There are a plethora of keyword research tools that can tell you what keywords are more profitable than others. Take Google's keyword tool for example. The best keywords are those that have high search volume per month but low competition. That way you know that the supply is low but the demand is high. And anybody that has taken an introductory class in economics knows that when demand is high you can sell more units. Meaning that if you stumble upon a keyword that you can use for your business and write an effective page that uses all the same keywords you can draw many more visitors to your site than if you were to use the more generic terms talked about earlier.
On-site keyword use
Using your specific keywords in your meta tags don't help that much if you don't use them on your site. Google's spiders index your pages according to a wide variety of elements and those keywords are just one part. You need to use those exact same keywords in a few different ways on your page in order to tell your non-human visitors what they are looking at. And if they can get you high up in the search engines then you are more likely to score some real human visitors aren't you?
The headline is very important. Using H1 tags and including your specific keyword is a high indicator of what the page is about. If you can make it sound snazzy to your clients then try to get the best of both worlds.
In the first 500 characters of your page make sure you include your keyword. The closer your keyword is to the beginning of the paragraph the better. Don't add it too often, search bots will think you are scamming them and let's face it, it just makes for really bad copy.
If your headline works well as a title tag then use the same one. But if your keyword is not in the first five words of the title then reword it so that your specific keyword comes up closer to the beginning of the title. For “mastering services in Portland” keyword a headline that might say: “If you care about your music then using my mastering services in Portland” could be rewritten as the title tag: “Mastering Services in Portland – Make sure you care about your music.” Remember, headlines are more for your actual visitors and your title tag is for your search engine spiders.
When potential clients have finally found you site it's time to really showcase what you are about. Make them know that you have what it takes and know what you are doing. You can achieve this in a few different ways.
A few friends of mine refer to their equipment list pages as the “gear porn” of their site. It's where you put all your fancy products you use: your microphones, mixers, processors and plug-ins. Every fancy name you use in your work you can put up here. Somebody that's familiar with the equipment likes looking at the list and those who have no idea will look at it with awe. Your website is kind of like your office, you have to make sure your potential client knows that you know what you are all about.
Obviously, the bigger clients the better but a large list of names you've worked with makes you look more dependable. If all these people have worked with him there must be a reason behind it. Especially if you have returning clients, that's a clear signal of satisfied customers coming in for more.

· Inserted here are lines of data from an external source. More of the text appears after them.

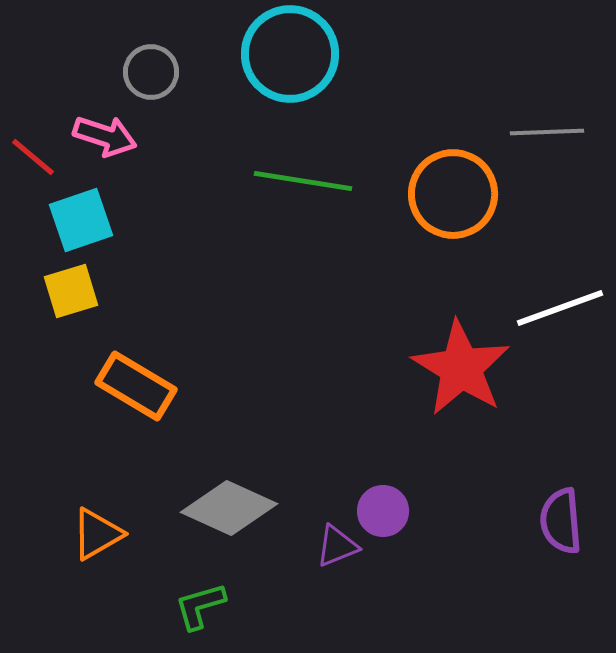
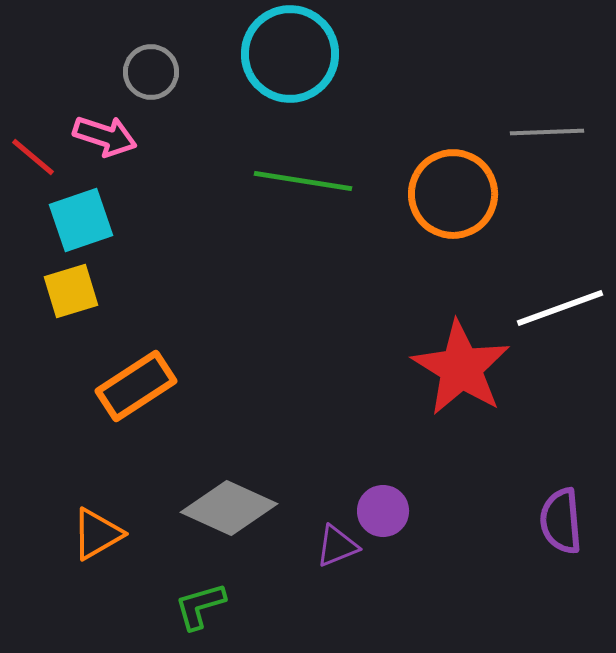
orange rectangle: rotated 64 degrees counterclockwise
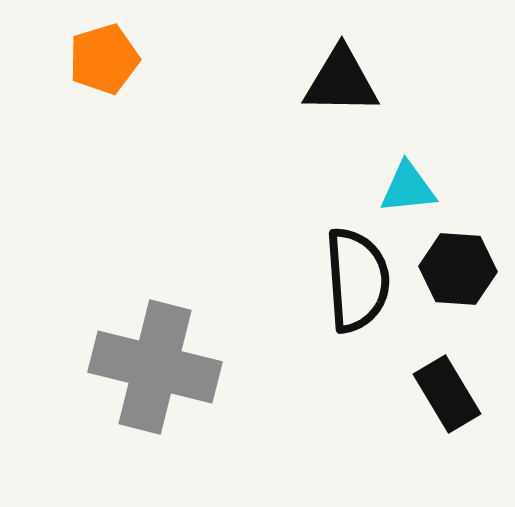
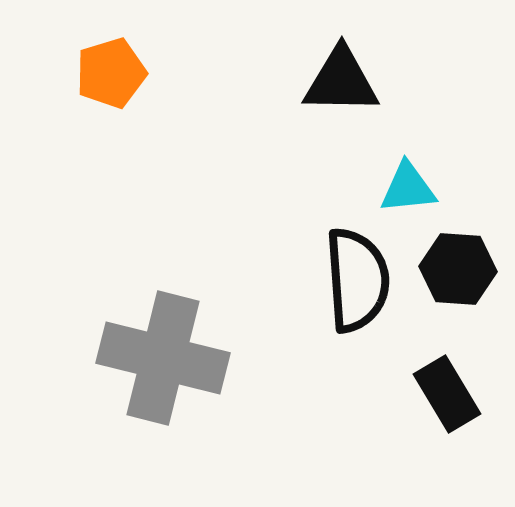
orange pentagon: moved 7 px right, 14 px down
gray cross: moved 8 px right, 9 px up
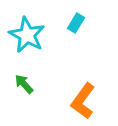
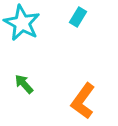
cyan rectangle: moved 2 px right, 6 px up
cyan star: moved 5 px left, 12 px up
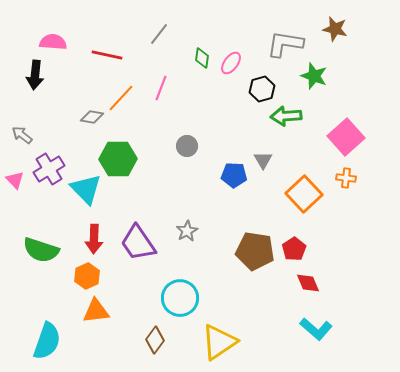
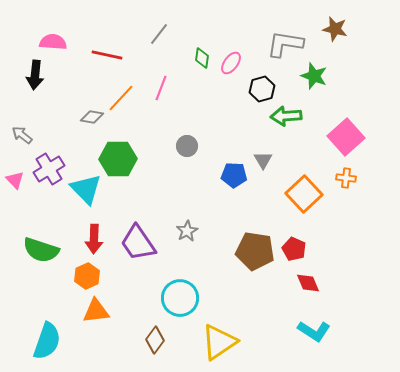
red pentagon: rotated 15 degrees counterclockwise
cyan L-shape: moved 2 px left, 2 px down; rotated 8 degrees counterclockwise
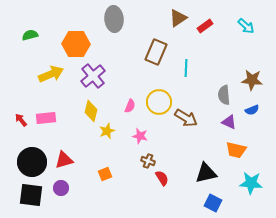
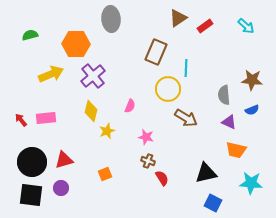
gray ellipse: moved 3 px left
yellow circle: moved 9 px right, 13 px up
pink star: moved 6 px right, 1 px down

The best way to show your potential customers how good your mixes or recording are is to actually let them hear your work. An audio playlist of your top work on a separate page or as a standalone player can be a great way to simply show them your bad-ass skills. Mixing engineers and mastering engineers can even go one step further and have before and after sample clips of their stuff. With clear before and after clips the visitor can listen to how awesome you've made a recording with your mixing skills or how tight and punchy you can master a mixed track.
Whether you're recording, mixing, mastering or just plain looking for more clients I hope the new year will be good to you. Every year is an opportunity for improvement and I hope my suggestions will find their way to help you in 2011. Have a happy new year and an even better audio year.